*PROBLEM TO SOLVE*.
Reproduce each line of the data exactly as it is.

*GIVEN DATA*.
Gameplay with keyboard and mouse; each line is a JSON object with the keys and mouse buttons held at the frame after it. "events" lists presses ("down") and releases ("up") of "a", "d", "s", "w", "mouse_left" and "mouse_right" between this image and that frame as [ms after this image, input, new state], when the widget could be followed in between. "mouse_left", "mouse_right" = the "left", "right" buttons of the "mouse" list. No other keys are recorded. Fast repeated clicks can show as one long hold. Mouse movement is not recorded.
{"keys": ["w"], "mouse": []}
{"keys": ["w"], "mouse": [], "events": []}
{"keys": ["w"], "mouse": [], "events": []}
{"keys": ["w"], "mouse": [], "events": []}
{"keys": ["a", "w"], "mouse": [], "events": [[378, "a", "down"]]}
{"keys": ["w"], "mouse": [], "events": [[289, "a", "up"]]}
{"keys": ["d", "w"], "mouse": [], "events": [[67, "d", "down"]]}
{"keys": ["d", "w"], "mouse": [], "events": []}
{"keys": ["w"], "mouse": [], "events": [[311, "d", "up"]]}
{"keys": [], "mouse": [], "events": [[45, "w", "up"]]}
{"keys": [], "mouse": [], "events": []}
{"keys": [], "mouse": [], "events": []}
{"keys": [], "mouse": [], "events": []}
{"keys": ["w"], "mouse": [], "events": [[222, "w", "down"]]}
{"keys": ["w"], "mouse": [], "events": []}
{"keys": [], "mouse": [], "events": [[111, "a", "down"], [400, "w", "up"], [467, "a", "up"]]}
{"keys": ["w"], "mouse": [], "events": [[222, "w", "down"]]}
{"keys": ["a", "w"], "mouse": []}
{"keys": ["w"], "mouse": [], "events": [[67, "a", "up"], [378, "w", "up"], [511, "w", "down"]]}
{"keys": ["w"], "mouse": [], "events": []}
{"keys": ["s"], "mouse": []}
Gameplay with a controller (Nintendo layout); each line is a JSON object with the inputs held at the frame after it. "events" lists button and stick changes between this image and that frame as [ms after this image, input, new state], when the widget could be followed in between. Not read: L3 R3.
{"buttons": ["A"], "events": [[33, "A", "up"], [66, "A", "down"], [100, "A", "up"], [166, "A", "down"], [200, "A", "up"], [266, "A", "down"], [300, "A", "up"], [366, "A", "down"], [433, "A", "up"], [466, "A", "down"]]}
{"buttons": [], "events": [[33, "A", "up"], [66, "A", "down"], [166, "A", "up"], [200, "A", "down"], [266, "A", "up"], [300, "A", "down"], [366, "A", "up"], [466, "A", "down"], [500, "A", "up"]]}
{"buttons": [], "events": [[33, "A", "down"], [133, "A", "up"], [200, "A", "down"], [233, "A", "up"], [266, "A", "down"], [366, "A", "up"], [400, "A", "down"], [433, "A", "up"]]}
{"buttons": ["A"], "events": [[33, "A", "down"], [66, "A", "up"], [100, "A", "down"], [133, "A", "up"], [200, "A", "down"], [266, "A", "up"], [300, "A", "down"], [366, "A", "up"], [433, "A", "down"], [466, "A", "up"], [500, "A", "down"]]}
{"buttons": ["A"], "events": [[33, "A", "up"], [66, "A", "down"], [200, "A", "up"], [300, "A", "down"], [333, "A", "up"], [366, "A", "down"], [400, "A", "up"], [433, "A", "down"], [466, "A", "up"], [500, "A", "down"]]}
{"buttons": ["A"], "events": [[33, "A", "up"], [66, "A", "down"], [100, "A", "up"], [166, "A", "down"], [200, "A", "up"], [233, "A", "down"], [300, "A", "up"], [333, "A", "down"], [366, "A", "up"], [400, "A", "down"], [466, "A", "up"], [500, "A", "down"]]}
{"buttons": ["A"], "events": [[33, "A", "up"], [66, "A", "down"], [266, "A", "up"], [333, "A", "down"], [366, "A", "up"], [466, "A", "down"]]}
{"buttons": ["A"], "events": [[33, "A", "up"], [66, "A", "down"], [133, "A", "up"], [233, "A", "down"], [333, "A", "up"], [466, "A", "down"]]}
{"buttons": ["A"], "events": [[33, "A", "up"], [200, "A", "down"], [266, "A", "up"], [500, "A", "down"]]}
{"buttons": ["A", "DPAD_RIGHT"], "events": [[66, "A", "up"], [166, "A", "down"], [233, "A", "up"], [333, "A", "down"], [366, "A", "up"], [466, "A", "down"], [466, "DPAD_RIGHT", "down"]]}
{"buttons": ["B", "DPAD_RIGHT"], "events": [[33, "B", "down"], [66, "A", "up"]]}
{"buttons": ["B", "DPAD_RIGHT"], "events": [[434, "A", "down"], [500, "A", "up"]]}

*RESULT*.
Gameplay with keyboard and mouse; each line is a JSON object with the keys and mouse buttons held at the frame after it. "events" lists presses ("down") and releases ("up") of "a", "d", "s", "w", "mouse_left" and "mouse_right" between this image and that frame as [ms after this image, input, new state], when the widget could be followed in between. "mouse_left", "mouse_right" = the "left", "right" buttons of the "mouse" list. No other keys are recorded. Fast repeated clicks can show as one long hold. Mouse movement is not recorded.
{"keys": ["w"], "mouse": []}
{"keys": ["w"], "mouse": [], "events": []}
{"keys": ["w"], "mouse": [], "events": []}
{"keys": ["w"], "mouse": [], "events": []}
{"keys": ["a", "w"], "mouse": [], "events": [[378, "a", "down"]]}
{"keys": ["w"], "mouse": [], "events": [[289, "a", "up"]]}
{"keys": ["d", "w"], "mouse": [], "events": [[67, "d", "down"]]}
{"keys": ["d", "w"], "mouse": [], "events": []}
{"keys": ["w"], "mouse": [], "events": [[311, "d", "up"]]}
{"keys": [], "mouse": [], "events": [[45, "w", "up"]]}
{"keys": [], "mouse": [], "events": []}
{"keys": [], "mouse": [], "events": []}
{"keys": [], "mouse": [], "events": []}
{"keys": ["w"], "mouse": [], "events": [[222, "w", "down"]]}
{"keys": ["w"], "mouse": [], "events": []}
{"keys": [], "mouse": [], "events": [[111, "a", "down"], [400, "w", "up"], [467, "a", "up"]]}
{"keys": ["w"], "mouse": [], "events": [[222, "w", "down"]]}
{"keys": ["a", "w"], "mouse": []}
{"keys": ["w"], "mouse": [], "events": [[67, "a", "up"], [378, "w", "up"], [511, "w", "down"]]}
{"keys": ["w"], "mouse": [], "events": []}
{"keys": ["s"], "mouse": []}
Gameplay with a controller (Nintendo layout); each line is a JSON object with the inputs held at the frame after it. "events" lists button and stick changes between this image and that frame as [ms after this image, input, new state], when the widget could be followed in between. Not read: L3 R3.
{"buttons": ["A"], "events": [[33, "A", "up"], [66, "A", "down"], [100, "A", "up"], [166, "A", "down"], [200, "A", "up"], [266, "A", "down"], [300, "A", "up"], [366, "A", "down"], [433, "A", "up"], [466, "A", "down"]]}
{"buttons": [], "events": [[33, "A", "up"], [66, "A", "down"], [166, "A", "up"], [200, "A", "down"], [266, "A", "up"], [300, "A", "down"], [366, "A", "up"], [466, "A", "down"], [500, "A", "up"]]}
{"buttons": [], "events": [[33, "A", "down"], [133, "A", "up"], [200, "A", "down"], [233, "A", "up"], [266, "A", "down"], [366, "A", "up"], [400, "A", "down"], [433, "A", "up"]]}
{"buttons": ["A"], "events": [[33, "A", "down"], [66, "A", "up"], [100, "A", "down"], [133, "A", "up"], [200, "A", "down"], [266, "A", "up"], [300, "A", "down"], [366, "A", "up"], [433, "A", "down"], [466, "A", "up"], [500, "A", "down"]]}
{"buttons": ["A"], "events": [[33, "A", "up"], [66, "A", "down"], [200, "A", "up"], [300, "A", "down"], [333, "A", "up"], [366, "A", "down"], [400, "A", "up"], [433, "A", "down"], [466, "A", "up"], [500, "A", "down"]]}
{"buttons": ["A"], "events": [[33, "A", "up"], [66, "A", "down"], [100, "A", "up"], [166, "A", "down"], [200, "A", "up"], [233, "A", "down"], [300, "A", "up"], [333, "A", "down"], [366, "A", "up"], [400, "A", "down"], [466, "A", "up"], [500, "A", "down"]]}
{"buttons": ["A"], "events": [[33, "A", "up"], [66, "A", "down"], [266, "A", "up"], [333, "A", "down"], [366, "A", "up"], [466, "A", "down"]]}
{"buttons": ["A"], "events": [[33, "A", "up"], [66, "A", "down"], [133, "A", "up"], [233, "A", "down"], [333, "A", "up"], [466, "A", "down"]]}
{"buttons": ["A"], "events": [[33, "A", "up"], [200, "A", "down"], [266, "A", "up"], [500, "A", "down"]]}
{"buttons": ["A", "DPAD_RIGHT"], "events": [[66, "A", "up"], [166, "A", "down"], [233, "A", "up"], [333, "A", "down"], [366, "A", "up"], [466, "A", "down"], [466, "DPAD_RIGHT", "down"]]}
{"buttons": ["B", "DPAD_RIGHT"], "events": [[33, "B", "down"], [66, "A", "up"]]}
{"buttons": ["B", "DPAD_RIGHT"], "events": [[434, "A", "down"], [500, "A", "up"]]}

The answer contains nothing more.